◆ TEXT SEGMENT ◆
John Boylan’s Next Conversation: “On Becoming an Artist in Strange Times”

Event Date: Tuesday, April 12, from 7 to 9 pm

Admission is free. Tell your friends.

This roundtable conversation series happens at Vermillion, an art gallery, bar, and neighborhood gathering place at 1508 11th Ave, Seattle (http://www.vermillionseattle.com/). For more information on the series, call John Boylan at 206-601-9848.

If you want to link to this announcement, you can do so at https://boylanconversation.wordpress.com/

This month, we’re talking with several of the student artists from the University of Washington’s Strange Coupling project, which brings together working artists with current UW students.

The Guests (see bios below)

Stephen Sewell (UW PhotoMedia MFA student)

Rodrigo Valenzuela (UW PhotoMedia MFA student)

Leanne Grimes (UW painting MFA student)

Christopher McElroy (UW sculpture MFA student)

The Story

This Thursday at Vermillion (4/14) is the opening or this year’s installment of Strange Coupling. Since 2002, the annual Strange Coupling project has brought together current UW students coupled with working artists from the Seattle area to cooperate on art projects (http://strangecoupling.blogspot.com/). This year, jurying help came from Scott Lawrimore of the Lawrimore Project, and Michael Van Horn, curator of The Joseph and Elaine Monsen Photography Collection at the UW.

Last week a few of the students were hanging the show at Vermillion, and we got to talking. They had some very interesting things to say about art and about being students in these strange times, and it seemed to me that this would be a good conversation to broaden out to you all.

The idea is to talk about the experience of being young artists, about being students in this strange time; about the art that the artists are making and about the Strange Coupling project; about how the budget cuts are changing art education at the university level; about how many of the students in the project are working with photography, and what that’s like as the world of photography undergoes revolutionary change.

There are nine student artists and eight working artists in the show. I set this up too late to invite them all, but I hope they all come. And I hope you come as well. This should be a most excellent conversation.

The Guests in Detail

Stephen Sewell was born in Richland Center, WI. He received his Bachelor of Fine Arts Degree in Photography from Northern Michigan University in 2009. Afterward he moved to Syracuse, NY where he taught courses as well as assisted with the Artist in Residence program at Light Work/Community Darkrooms. Currently he is a graduate student in the School of Art at the University of Washington and an employee at the Frye Art Museum. (http://www.stephensewell.com)

◆ RECORD EXTRACTS ◆
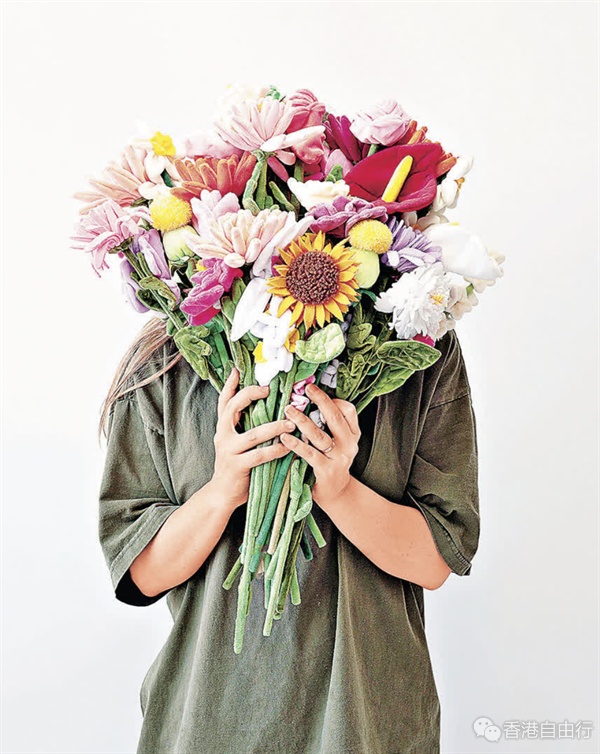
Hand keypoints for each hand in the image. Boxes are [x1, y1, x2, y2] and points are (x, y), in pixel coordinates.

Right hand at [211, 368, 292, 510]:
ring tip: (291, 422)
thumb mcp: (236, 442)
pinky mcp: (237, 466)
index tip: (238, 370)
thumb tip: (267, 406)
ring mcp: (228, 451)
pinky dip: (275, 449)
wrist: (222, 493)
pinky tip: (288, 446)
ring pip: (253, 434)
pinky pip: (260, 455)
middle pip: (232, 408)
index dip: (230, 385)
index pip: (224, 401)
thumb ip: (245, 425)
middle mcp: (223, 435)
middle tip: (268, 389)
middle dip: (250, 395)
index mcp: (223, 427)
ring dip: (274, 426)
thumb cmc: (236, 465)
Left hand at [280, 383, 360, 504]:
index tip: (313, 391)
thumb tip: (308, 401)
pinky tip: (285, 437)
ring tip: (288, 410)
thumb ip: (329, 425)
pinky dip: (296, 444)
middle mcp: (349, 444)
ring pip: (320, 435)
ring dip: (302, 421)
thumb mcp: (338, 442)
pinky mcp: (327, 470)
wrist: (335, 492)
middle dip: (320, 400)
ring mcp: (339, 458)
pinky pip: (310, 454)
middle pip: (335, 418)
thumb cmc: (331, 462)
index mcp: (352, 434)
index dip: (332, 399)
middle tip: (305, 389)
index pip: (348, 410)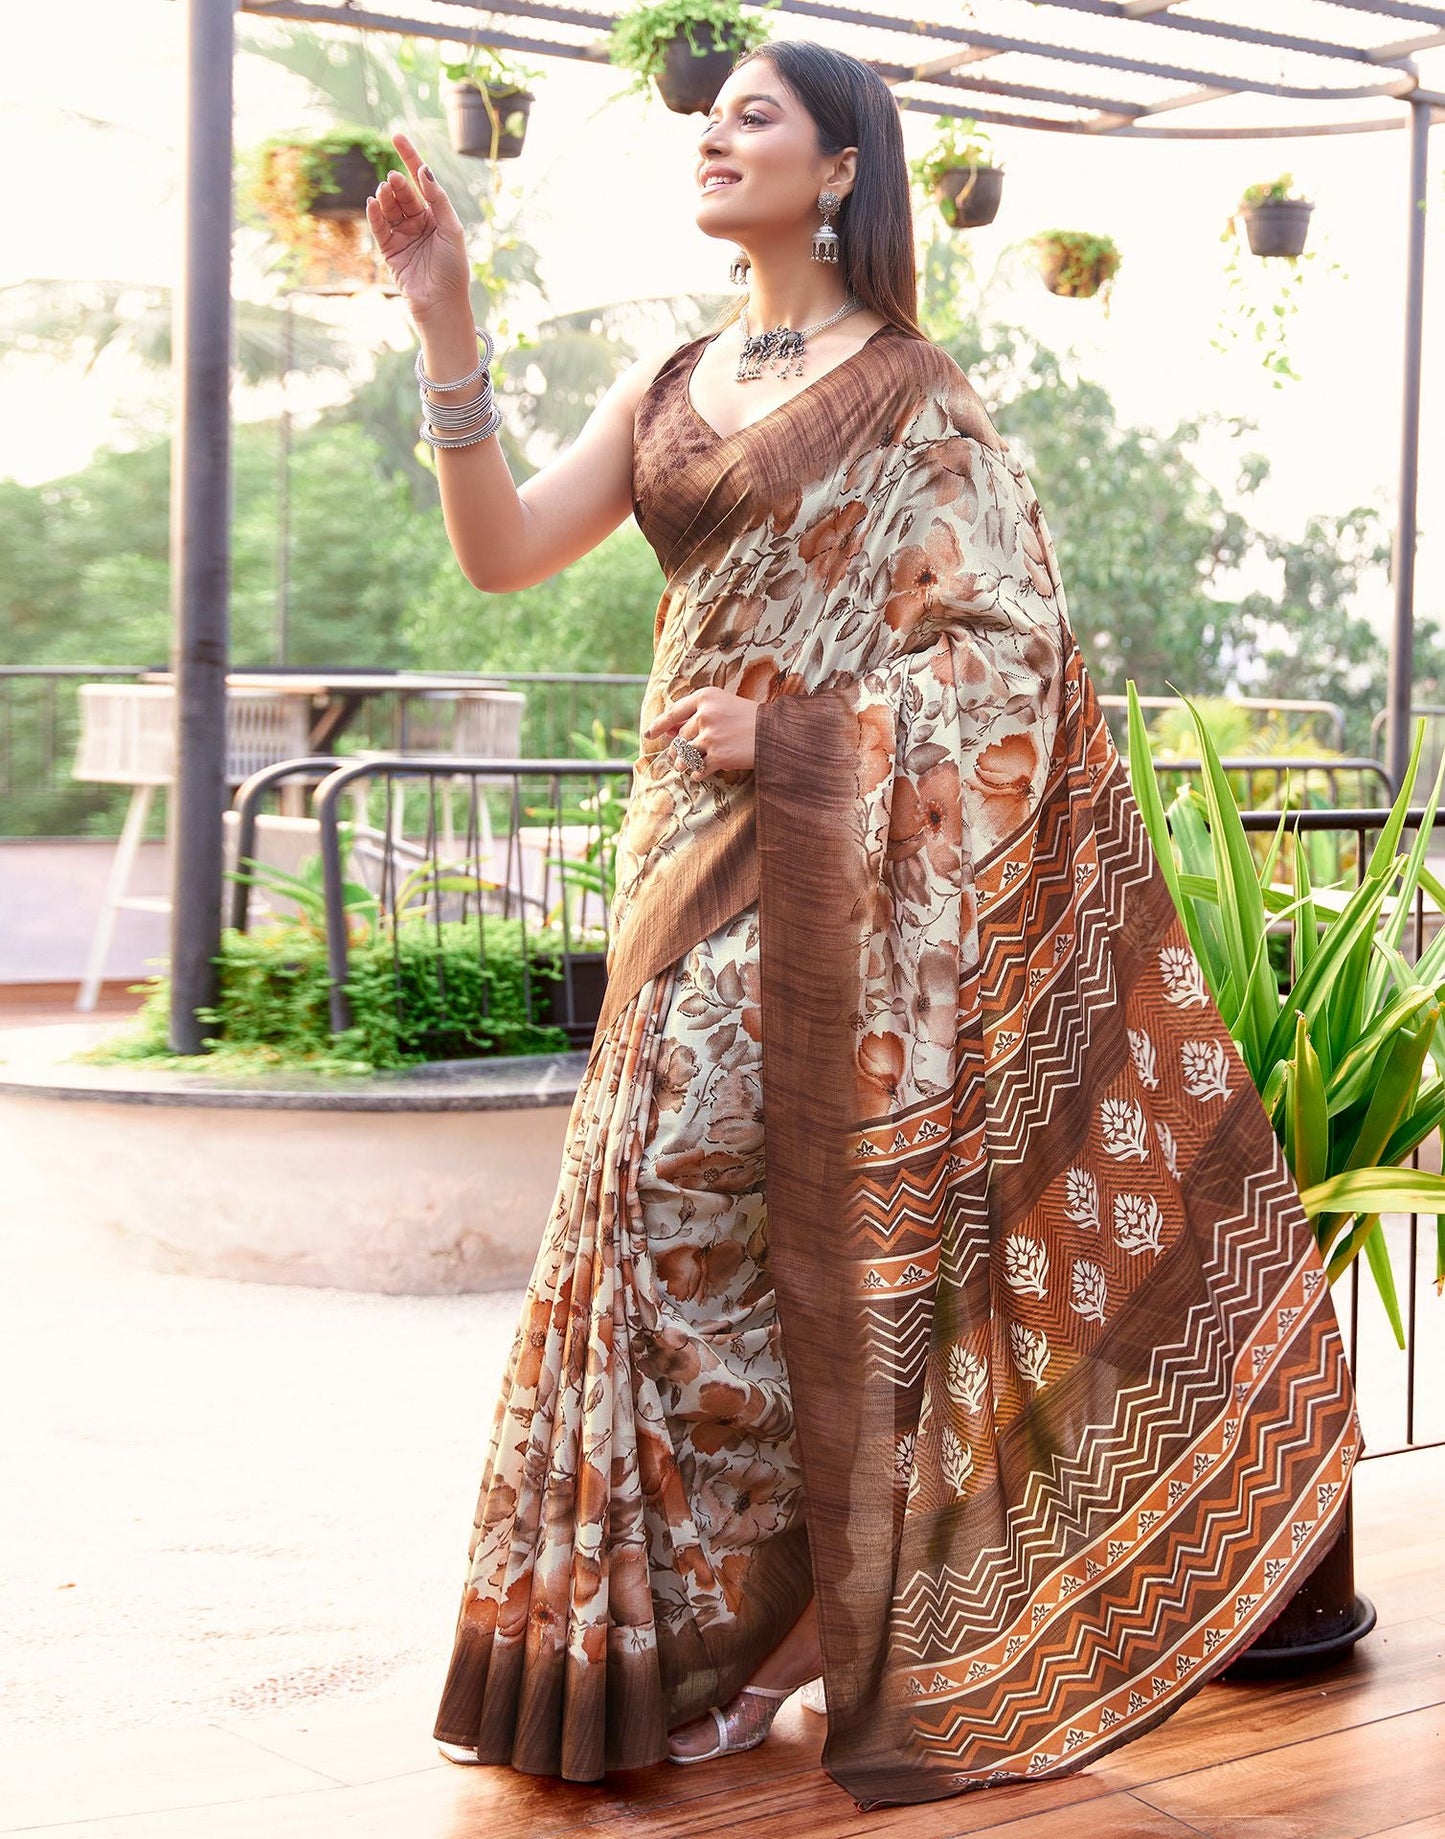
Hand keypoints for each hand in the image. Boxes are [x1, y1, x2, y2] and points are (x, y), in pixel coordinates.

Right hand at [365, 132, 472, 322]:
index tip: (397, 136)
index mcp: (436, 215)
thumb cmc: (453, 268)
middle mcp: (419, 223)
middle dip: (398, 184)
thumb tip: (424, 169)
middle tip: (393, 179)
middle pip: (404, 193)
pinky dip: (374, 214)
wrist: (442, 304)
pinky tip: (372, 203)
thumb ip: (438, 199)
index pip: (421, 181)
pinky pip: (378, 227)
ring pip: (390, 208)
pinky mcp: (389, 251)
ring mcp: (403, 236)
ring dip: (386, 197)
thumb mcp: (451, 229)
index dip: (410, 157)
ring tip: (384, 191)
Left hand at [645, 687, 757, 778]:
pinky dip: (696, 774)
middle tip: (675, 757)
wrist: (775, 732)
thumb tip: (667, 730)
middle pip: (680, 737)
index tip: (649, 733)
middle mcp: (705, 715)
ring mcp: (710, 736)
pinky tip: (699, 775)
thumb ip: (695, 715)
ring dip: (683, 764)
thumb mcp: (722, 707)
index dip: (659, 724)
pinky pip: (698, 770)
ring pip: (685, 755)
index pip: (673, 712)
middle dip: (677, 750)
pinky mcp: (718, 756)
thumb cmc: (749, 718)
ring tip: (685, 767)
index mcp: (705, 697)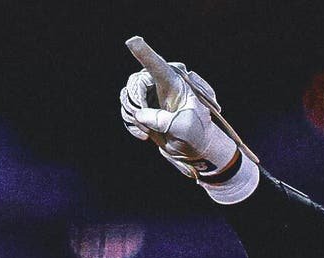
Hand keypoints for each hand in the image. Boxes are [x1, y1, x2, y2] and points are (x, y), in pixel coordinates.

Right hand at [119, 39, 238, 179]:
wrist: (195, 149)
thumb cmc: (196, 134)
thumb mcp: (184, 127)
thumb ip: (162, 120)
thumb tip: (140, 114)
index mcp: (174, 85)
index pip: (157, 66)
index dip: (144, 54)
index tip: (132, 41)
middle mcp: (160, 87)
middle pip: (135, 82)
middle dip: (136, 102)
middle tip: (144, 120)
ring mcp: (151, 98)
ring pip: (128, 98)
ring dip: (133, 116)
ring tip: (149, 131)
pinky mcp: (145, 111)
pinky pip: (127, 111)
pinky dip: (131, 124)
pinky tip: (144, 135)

--

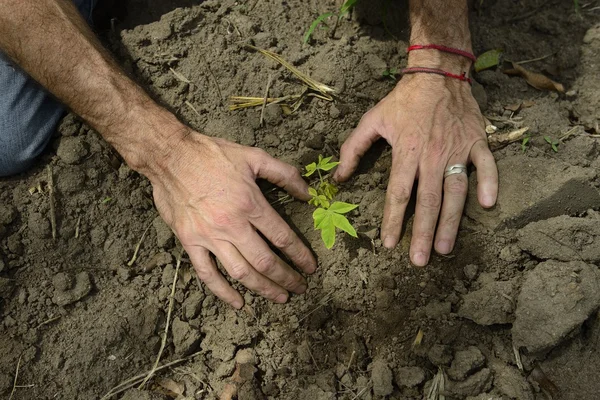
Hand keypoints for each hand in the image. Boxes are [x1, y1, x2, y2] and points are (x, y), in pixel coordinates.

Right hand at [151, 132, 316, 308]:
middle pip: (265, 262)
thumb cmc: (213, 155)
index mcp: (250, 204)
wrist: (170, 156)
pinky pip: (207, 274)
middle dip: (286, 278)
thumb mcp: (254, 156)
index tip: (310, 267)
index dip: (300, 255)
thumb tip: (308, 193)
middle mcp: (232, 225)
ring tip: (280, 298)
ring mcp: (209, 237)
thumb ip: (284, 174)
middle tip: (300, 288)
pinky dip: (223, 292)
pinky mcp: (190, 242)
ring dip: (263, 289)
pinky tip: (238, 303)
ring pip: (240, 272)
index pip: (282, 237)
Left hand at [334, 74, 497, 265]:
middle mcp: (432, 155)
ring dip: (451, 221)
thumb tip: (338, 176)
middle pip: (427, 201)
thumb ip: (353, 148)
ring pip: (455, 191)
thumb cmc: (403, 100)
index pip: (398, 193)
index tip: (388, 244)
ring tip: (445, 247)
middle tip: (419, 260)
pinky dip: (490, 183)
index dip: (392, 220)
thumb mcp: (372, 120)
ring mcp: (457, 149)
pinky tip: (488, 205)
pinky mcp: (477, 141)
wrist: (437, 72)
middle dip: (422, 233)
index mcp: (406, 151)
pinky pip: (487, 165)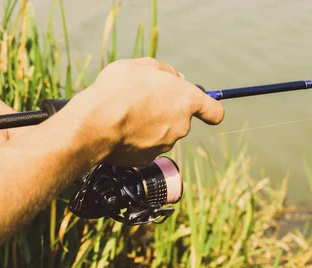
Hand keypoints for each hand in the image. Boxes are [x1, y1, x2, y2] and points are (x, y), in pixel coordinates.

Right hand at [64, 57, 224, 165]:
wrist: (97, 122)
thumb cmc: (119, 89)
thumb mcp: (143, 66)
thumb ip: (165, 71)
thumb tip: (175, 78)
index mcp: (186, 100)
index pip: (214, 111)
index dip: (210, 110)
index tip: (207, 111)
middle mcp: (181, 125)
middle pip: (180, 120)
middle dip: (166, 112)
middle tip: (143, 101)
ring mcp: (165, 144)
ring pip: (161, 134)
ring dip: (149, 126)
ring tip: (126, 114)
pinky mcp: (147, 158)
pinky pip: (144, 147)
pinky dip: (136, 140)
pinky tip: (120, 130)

--

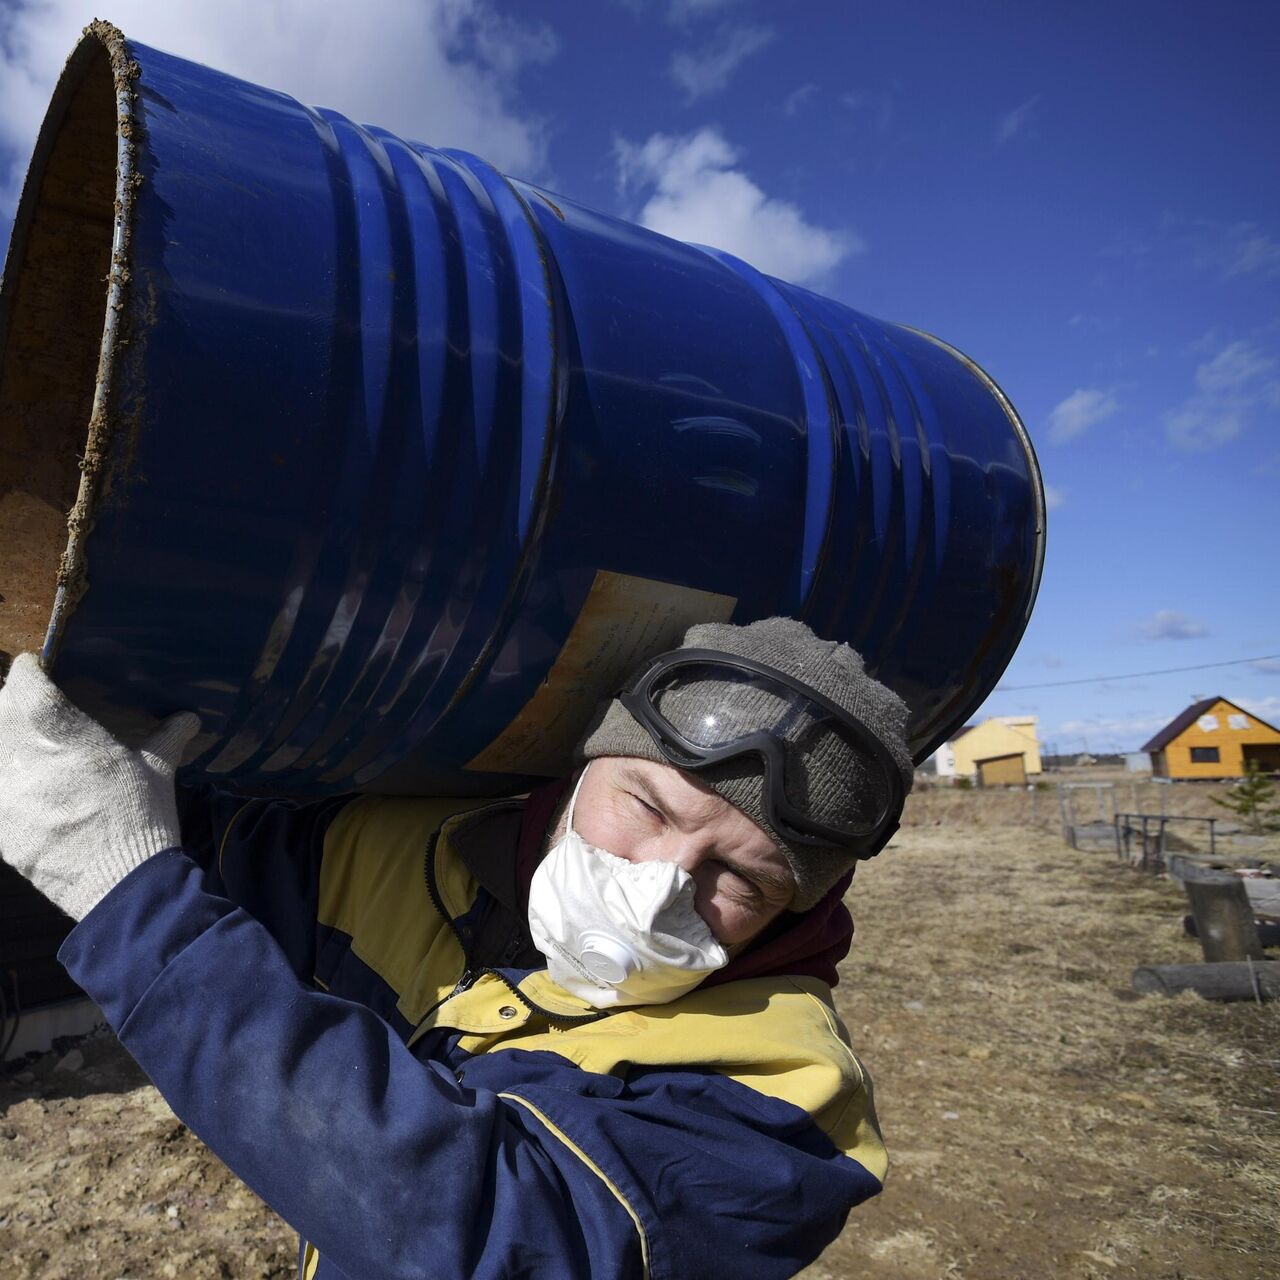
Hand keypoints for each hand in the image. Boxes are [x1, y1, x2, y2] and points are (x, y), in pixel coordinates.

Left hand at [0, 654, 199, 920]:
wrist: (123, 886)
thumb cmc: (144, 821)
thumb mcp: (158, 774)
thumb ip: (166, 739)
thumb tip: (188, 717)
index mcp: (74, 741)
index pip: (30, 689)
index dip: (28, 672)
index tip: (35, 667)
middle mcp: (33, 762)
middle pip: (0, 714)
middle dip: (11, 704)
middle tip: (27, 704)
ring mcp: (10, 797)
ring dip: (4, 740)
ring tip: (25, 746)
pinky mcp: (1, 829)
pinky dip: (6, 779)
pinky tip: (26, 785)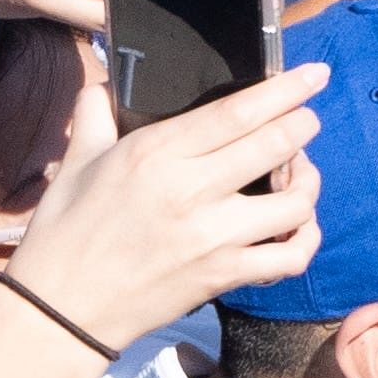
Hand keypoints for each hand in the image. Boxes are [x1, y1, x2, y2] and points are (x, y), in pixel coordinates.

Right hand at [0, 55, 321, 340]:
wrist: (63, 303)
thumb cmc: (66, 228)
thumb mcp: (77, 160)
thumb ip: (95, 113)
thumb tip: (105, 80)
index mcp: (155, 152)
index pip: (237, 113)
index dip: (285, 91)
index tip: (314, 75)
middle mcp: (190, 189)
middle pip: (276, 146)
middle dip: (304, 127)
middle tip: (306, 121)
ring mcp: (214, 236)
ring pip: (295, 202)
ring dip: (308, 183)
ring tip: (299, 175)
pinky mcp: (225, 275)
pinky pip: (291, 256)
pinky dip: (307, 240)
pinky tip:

◆ LIST OF TASKS ◆
(1) Repeat the event announcement word for word from "Christopher McElroy (UW" to "to you all.".
(2) In one to three sentences, explain why the host of the event announcement chose to open his talk with the students to the public.
(3) Resume the event announcement right after its last sentence.
The records have nothing to do with the event announcement.

◆ TASK-BY-TASK RESULTS ◆
(1)
Christopher McElroy (UW sculpture MFA student)

The Story

This Thursday at Vermillion (4/14) is the opening or this year’s installment of Strange Coupling. Since 2002, the annual Strange Coupling project has brought together current UW students coupled with working artists from the Seattle area to cooperate on art projects (http://strangecoupling.blogspot.com/). This year, jurying help came from Scott Lawrimore of the Lawrimore Project, and Michael Van Horn, curator of The Joseph and Elaine Monsen Photography Collection at the UW.

Last week a few of the students were hanging the show at Vermillion, and we got to talking. They had some very interesting things to say about art and about being students in these strange times, and it seemed to me that this would be a good conversation to broaden out to you all.

(2) While the students were hanging the show at Vermillion, they said some very interesting things about art and about being students in these strange times. That made the host think it would be a good conversation to open up to everyone.

(3)
Leanne Grimes was born in Philadelphia in 1983. She moved to the suburbs after a few years in the city and then to NYC at the age of 18. She left after a year and a half to pursue traditional painting at the Pennsylvania Academy of the Fine Arts in Philly, while also pursuing her bachelor’s at University of Pennsylvania. She lived and worked in Philadelphia until she moved to Seattle in 2009.

She is graduating this June from the UW MFA program. She currently uses landscape imagery to explore the illusion of nature that we have constructed over the past century of urban development and suburban sprawl. The current body of work is called Plastic Nature. She will be showing it at the UW Sandpoint Gallery in Magnuson Park on May 16th and at the Henry Art Gallery May 28th. Upon graduation she plans to stay in Seattle. She would like to find a space to operate as a group studio with community art workshops and exhibition space. “I do miss the sun, though,” she writes.

Rodrigo Valenzuela is a Chilean visual artist, He studied photography at the University of Chile and philosophy at the Evergreen State College. He is currently a first-year MFA student at the University of Washington.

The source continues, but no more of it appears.